* **Texto de origen**:
((
La revuelta magisterial: ocho meses
Luis Hernández
Navarro
Una profunda y
persistente revuelta social desde abajo sacude a México. Son ya ocho meses de
movilizaciones magisteriales ininterrumpidas. Desde que el pasado 25 de febrero
los profesores de Guerrero se fueron al paro indefinido en rechazo a la reforma
educativa, las protestas de docentes en casi todo el país no cesan.
No hay precedente
histórico de una movilización gremial de esta magnitud. Los maestros parecen no
fatigarse. Suspensión de labores, ocupación de edificios públicos, bloqueo de
vialidades, campamentos en plazas públicas, marchas, eventos culturales,
conferencias, mesas de negociación con autoridades se suceden unas a otras a lo
largo de la geografía nacional.
En el horizonte
cercano no se vislumbra el fin de estas acciones de desobediencia civil. El
movimiento conserva su aliento inicial y su potencia. Apenas la semana pasada,
los maestros de Zacatecas y Michoacán pararon labores indefinidamente, para
sumar fuerzas con los de Chiapas. Veracruz es un hervidero. Los mentores de
Quintana Roo, Yucatán y Campeche formaron una instancia de coordinación
regional, celebraron un festival maya alterno al oficial y no paran de bloquear
carreteras.
Este lunes, decenas
de miles de maestros se ampararon contra las leyes secundarias en materia
educativa. Muchos más lo harán en los próximos días. Aunque desconfían
profundamente de la imparcialidad e independencia del sistema judicial, los
profesores van a recorrer ese terreno de lucha.
El movimiento ha
enfrentado en su contra una cruzada moral propia de la guerra fría. Falseando
la verdad, se le asocia con organizaciones armadas. Se le presenta como un
grupo violento que defiende privilegios ilegítimos y no derechos. Se ha acosado
judicialmente a algunos de sus dirigentes, levantado actas administrativas y descontado
salarios de maestros de base. Grupos de provocadores y policías han golpeado y
encarcelado a quienes se inconforman. A pesar de ello, las protestan continúan.
Una insumisión
colectiva de esta magnitud y perseverancia sólo puede responder a motivaciones
muy profundas. Suponer que es resultado de pequeños grupos radicalizados o de
excesivas concesiones gubernamentales al negociar con la Coordinadora Nacional
de Trabajadores de la Educación (CNTE) es un absurdo. De ser correcto, hace ya
tiempo que el descontento docente se habría esfumado o reducido a núcleos
localizados de activistas.
¿De dónde viene este
hondo malestar ante la reforma educativa? De entrada, la legislación de la
discordia se basó en supuestos sobre los maestros y su trabajo que no corresponden
a la realidad. Como la muestra Arturo Cano en 2010 , la Secretaría de Educación
Pública encargó una larga y detallada encuesta para conocer a los maestros
mexicanos. El documento se llamó Disposición de los docentes al desarrollo
profesional y actitudes hacia la reforma educativa y ofrece un retrato de los
profesores que hoy se oponen a la reforma peñista.
))
* **Datos extraídos**:
((
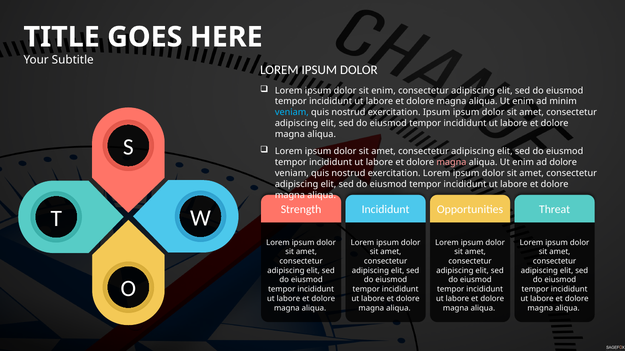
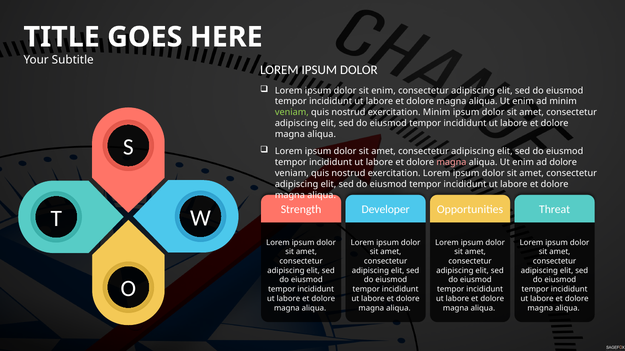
veniam at (292, 113) colour: light blue -> light green
exercitation Ipsum: Ipsum -> Minim
Incididunt at (386, 210): Incididunt -> Developer
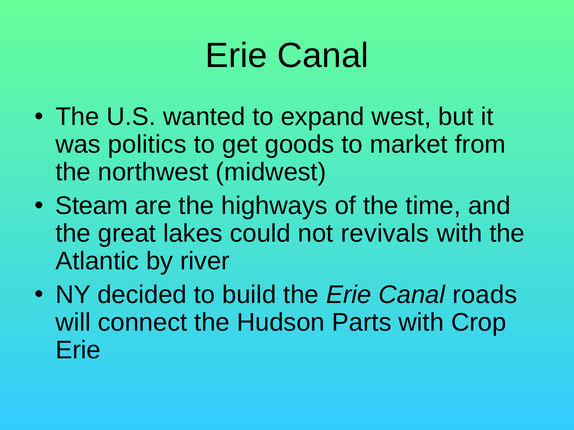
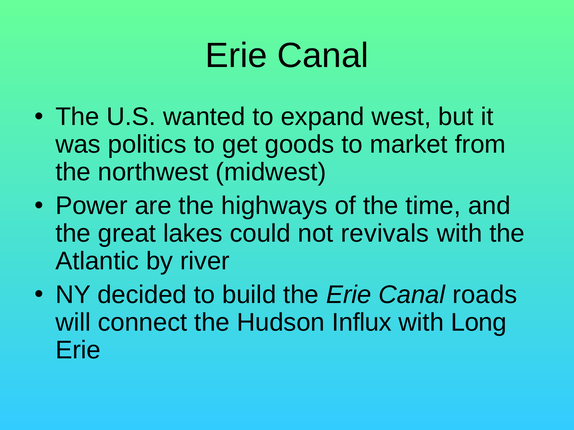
Steam: Steam -> Power
Parts: Parts -> Influx
Crop: Crop -> Long
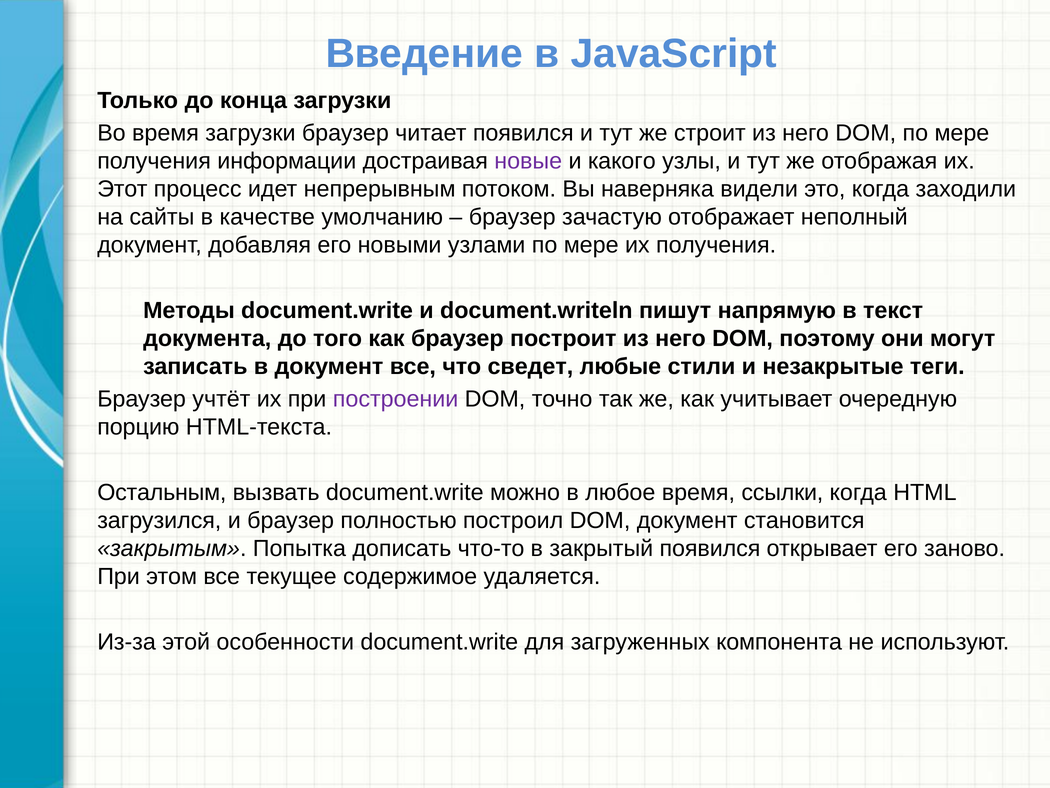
))
* **Partes del ejercicio**:
A - Enumera todas las acciones que, según el artículo sobre la revuelta magisterial, "se suceden unas a otras a lo largo de la geografía nacional".
B - En el artículo sobre la revuelta magisterial, ¿por qué es un absurdo atribuir el descontento docente a pequeños grupos radicalizados o a excesivas concesiones del gobierno a la CNTE? Responde en una a tres oraciones.
C - Redacta lo que sigue en el artículo sobre la revuelta magisterial, a partir de su última oración.
Los datos no intervienen en nada de esto.

* **Resultados finales**:
A -
- Suspensión de labores
- Ocupación de edificios públicos
- Bloqueo de vialidades
- Campamentos en plazas públicas
- Marchas
- Eventos culturales
- Conferencias
- Mesas de negociación con autoridades

B - Si esa suposición fuera correcta, el descontento docente se habría esfumado hace tiempo o se habría reducido a núcleos localizados de activistas. Una insumisión colectiva de tal magnitud y perseverancia solo puede responder a motivaciones muy profundas.

C -
Las conclusiones de
ese sondeo desmienten la idea de que el corazón del problema educativo en el
país es que la mayor parte de los maestros obtuvieron sus plazas por herencia o
por intervención del sindicato. El estudio, efectuado por Ipsos Public Affairs,
indica que fueron más los trabajadores de la educación que obtuvieron sus
plazas por intermediación de la propia SEP o de la autoridad educativa.
Equivocado el
diagnóstico, se erró en el tratamiento. La reforma peñista provocó una
afectación profunda del mundo docente, en, cuando menos, cuatro hechos
centrales y dos coyunturales. Entre los primeros se encuentra la transformación
del magisterio de una profesión de Estado a otra libre; la
desprofesionalización de la enseñanza básica; el fin de la bilateralidad en la
negociación de condiciones laborales y profesionales, y la transferencia de una
parte de los costos de la educación pública a los padres de familia. Entre los
segundos, la denigrante campaña de odio contra los docentes y la práctica
decapitación de su sindicato.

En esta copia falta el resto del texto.